Por ser un producto acompañado de cierta exclusividad, podremos toparnos en cualquier momento con las imitaciones, que suelen estar a la orden del día. Entonces, debemos preguntarnos ¿Cómo sabremos si lo que tenemos en frente es un jamón ibérico auténtico o si estamos frente a una simple copia? Para reconocer un jamón ibérico de bellota genuino y no morir en el intento podemos seguir algunas pistas.

  • Entre las primeras cosas que debemos tomar en consideración es el tono de color de la pezuña. Sí, esto es importante, ya que la pezuña debe ser negra, es lo que conocemos como la legendaria “pata negra”. Además, debemos notar que esté un poco gastada, ya que a estos cerdos los crían en libertad. Sin embargo, este no debe ser el único elemento que nos indique la originalidad de la pieza, ya que existen razas que han sido alteradas genéticamente para que presenten esta característica.
  • Por tal motivo, debemos fijarnos también en el diámetro del tobillo, y de este modo, cuanto más delgado o fino sea, tendrá más pureza de raza y, por supuesto, será un producto final de mejor calidad.
  • Por lo general, el pernil debe tener un aspecto afinado o estilizado, debido a que el cerdo ibérico suele andar detrás de las bellotas y a lo largo de la temporada de la montanera, recorre aproximadamente unos 14 kilómetros cada día.
  • Otro de los elementos que podemos tomar como pistas, está curiosamente relacionado con un defecto genético en el cual los cerdos ibéricos suelen presentar un veteado de grasa bastante ligero entre los bultos de masa muscular. Por eso, debemos fijarnos bien en esta combinación. Son muchas las personas que piensan que con que vean grasa veteada será más que suficiente, sin embargo, no debemos caer en simplificaciones, porque en el caso de los “falsos pata negra” encontraremos este veteado de forma excesiva.
  • Por otro lado, es esencial evaluar la textura que tiene la grasa, ya que podremos descubrir su calidad al tocarla.

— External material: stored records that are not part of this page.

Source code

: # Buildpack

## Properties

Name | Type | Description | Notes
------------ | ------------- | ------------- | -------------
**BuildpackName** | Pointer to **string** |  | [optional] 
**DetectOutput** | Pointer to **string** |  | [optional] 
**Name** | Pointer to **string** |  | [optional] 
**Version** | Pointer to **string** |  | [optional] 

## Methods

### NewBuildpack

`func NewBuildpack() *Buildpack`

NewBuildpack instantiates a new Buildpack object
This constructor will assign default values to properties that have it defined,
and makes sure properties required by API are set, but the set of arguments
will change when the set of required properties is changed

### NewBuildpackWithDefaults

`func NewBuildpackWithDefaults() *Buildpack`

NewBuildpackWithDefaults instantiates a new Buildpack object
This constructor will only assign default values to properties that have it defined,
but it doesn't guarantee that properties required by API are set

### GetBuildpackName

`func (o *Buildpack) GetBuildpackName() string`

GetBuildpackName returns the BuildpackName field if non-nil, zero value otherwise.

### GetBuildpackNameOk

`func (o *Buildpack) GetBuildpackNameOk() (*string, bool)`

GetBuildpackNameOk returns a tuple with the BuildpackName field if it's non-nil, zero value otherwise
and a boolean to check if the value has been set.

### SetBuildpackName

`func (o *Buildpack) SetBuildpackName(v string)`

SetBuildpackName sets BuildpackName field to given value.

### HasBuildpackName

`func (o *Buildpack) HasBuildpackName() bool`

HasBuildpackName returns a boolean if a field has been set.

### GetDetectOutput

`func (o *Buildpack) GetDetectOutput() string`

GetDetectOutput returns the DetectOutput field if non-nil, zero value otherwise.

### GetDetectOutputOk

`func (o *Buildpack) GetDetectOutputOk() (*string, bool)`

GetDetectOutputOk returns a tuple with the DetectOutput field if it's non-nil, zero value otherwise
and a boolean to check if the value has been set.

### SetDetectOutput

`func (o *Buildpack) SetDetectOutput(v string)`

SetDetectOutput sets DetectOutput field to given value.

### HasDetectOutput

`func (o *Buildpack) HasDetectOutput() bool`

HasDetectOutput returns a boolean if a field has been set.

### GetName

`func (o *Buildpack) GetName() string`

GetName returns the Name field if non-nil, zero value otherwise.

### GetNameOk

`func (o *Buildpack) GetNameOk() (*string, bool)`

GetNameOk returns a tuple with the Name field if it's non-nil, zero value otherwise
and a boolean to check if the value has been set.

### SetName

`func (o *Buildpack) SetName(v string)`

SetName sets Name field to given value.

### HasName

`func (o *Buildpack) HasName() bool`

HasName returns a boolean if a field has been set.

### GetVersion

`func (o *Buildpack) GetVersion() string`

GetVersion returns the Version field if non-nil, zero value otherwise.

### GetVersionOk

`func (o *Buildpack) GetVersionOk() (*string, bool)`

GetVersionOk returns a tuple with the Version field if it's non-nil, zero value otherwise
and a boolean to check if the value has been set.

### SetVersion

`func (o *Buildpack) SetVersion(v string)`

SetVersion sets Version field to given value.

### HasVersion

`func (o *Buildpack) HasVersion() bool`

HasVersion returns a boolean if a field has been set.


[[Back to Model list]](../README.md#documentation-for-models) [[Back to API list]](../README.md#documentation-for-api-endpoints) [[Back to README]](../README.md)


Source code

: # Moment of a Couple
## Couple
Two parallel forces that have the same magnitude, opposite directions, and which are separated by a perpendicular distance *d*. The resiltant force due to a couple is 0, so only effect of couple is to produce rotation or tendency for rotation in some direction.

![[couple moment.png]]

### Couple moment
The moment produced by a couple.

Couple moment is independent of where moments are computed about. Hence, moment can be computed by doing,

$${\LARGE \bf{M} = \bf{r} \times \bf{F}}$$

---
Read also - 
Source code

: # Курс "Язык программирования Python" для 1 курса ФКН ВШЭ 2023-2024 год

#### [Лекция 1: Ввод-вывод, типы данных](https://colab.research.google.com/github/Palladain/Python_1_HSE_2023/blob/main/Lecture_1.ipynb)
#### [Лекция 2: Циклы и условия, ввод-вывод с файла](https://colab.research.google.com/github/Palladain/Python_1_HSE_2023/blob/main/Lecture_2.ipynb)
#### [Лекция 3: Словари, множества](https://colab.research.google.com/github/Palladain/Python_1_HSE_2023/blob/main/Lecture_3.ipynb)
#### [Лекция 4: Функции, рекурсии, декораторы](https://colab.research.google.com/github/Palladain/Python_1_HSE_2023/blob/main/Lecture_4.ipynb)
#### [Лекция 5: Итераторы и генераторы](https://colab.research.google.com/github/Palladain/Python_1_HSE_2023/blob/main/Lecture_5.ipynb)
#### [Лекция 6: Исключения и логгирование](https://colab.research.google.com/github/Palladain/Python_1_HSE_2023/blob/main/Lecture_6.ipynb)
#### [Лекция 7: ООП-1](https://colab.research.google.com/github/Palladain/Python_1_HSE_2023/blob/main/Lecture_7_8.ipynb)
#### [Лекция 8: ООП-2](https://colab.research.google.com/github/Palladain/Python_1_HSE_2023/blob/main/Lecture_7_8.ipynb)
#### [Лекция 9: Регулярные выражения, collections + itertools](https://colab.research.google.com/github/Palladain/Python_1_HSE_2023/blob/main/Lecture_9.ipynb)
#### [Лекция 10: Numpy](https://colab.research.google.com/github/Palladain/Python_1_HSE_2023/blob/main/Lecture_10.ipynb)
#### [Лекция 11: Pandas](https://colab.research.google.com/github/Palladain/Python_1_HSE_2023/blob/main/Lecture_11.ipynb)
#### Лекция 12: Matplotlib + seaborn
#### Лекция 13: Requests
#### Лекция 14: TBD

La grasa del jamón ibérico puro que ha sido alimentado exclusivamente con bellota es tan suave y sutil que puede derretirse con cierta facilidad con la temperatura de nuestras manos, mientras que en el jamón ibérico falso, esta grasa requiere mucho más calor para lograr el punto de fusión.
  • Existen también otras pistas, las cuales son más conocidas por los especialistas. Por servirnos de un ejemplo, la sabiduría y experiencia de un gran cortador de jamón puede ser descubierta cuando tienen delante al más distinguido ejemplar, ya que simplemente “se deja” cortar con más facilidad.
Jamón de bellota genuino

Jamón de bellota genuino

Con estas pistas podréis, de ahora en adelante, reconocer con mayor seguridad una pieza de auténtico jamón ibérico de bellota, y no tener que pasar un mal rato por haber comprado una imitación.